In Also sprach Zarathustra: Ein Buch für Alle und Keinen (1883-1885; Thus Spake Zarathustra, 1896), Nietzsche describes the anguish that results from the discovery that no God is found beyond good and evil. Nor is there a higher, more ultimate Platonic harmony. The new philosopher must learn to embrace existence for its own sake. Nietzsche attempts to express the nature of this love of existence through a doctrine of “eternal recurrence.” The philosopher of existence must say “yes” to reality while knowing that “God is dead.” Any new values that arise in the evolutionary process do so as expressions of people’s self-commanding capacity. Error and pain inevitably and necessarily are aspects of existence. “That everything recurs, is the very nearest approach of a world of Becoming to a world of Being: the height of contemplation,” he wrote in the second volume of Der Wille zur Macht (1901; The Will to Power, 1910), which was published from remaining notes by Nietzsche’s sister. The new philosopher of “beyondness” needs this doctrine of eternal recurrence because the new philosopher must command new values in an existence that expresses the will to power rather than a rational scheme of things.

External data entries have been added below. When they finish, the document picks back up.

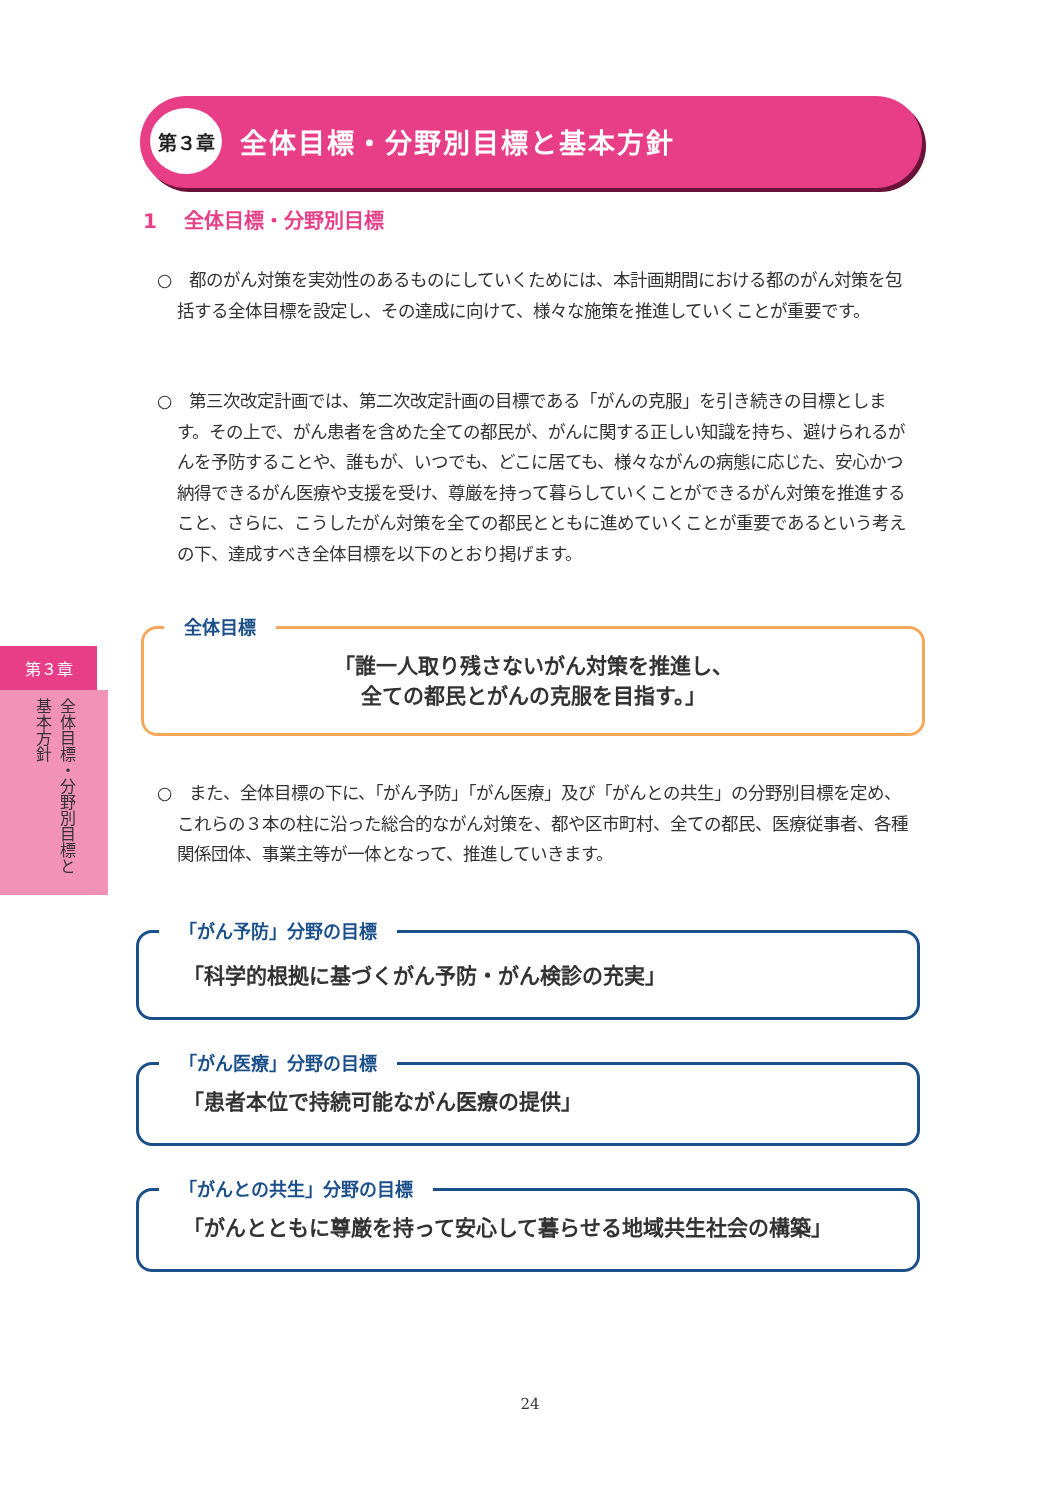第３章
全体目標・分野別目標と基本方針
1　 全体目標・分野別目標
○　都のがん対策を実効性のあるものにしていくためには、本計画期間における都のがん対策を包括する全体目標を設定し、その達成に向けて、様々な施策を推進していくことが重要です。
○　第三次改定計画では、第二次改定計画の目標である「がんの克服」を引き続きの目標とします。その上で、がん患者を含めた全ての都民が、がんに関する正しい知識を持ち、避けられるがんを予防することや、誰もが、いつでも、どこに居ても、様々ながんの病態に応じた、安心かつ納得できるがん医療や支援を受け、尊厳を持って暮らしていくことができるがん対策を推進すること、さらに、こうしたがん対策を全ての都民とともに進めていくことが重要であるという考えの下、達成すべき全体目標を以下のとおり掲げます。
全体目標
「誰一人取り残さないがん対策を推進し、
全ての都民とがんの克服を目指す。」
第３章
全体目標・分野別目標と基本方針
○　また、全体目標の下に、「がん予防」「がん医療」及び「がんとの共生」の分野別目標を定め、これらの３本の柱に沿った総合的ながん対策を、都や区市町村、全ての都民、医療従事者、各種関係団体、事業主等が一体となって、推進していきます。
「がん予防」分野の目標
「科学的根拠に基づくがん予防・がん検診の充実」
「がん医療」分野の目標
「患者本位で持続可能ながん医療の提供」
「がんとの共生」分野の目標
「がんとともに尊厳を持って安心して暮らせる地域共生社会の構築」
24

In Nietzsche’s style one finds a brilliance to match his intellectual daring—a wealth of suggestion, irony, maliciousness, a fine balancing of value antitheses, and playful criticism coupled with the most serious intention. Nietzsche was (as he says all people are) a philosopher who worked from an inner necessity to achieve self-understanding. Of philosophers he wrote: “But fundamentally, way down below’ in us, there is something unteachable, a bedrock of intellectual destiny, of predestined decision, of answers to predestined selected questions.”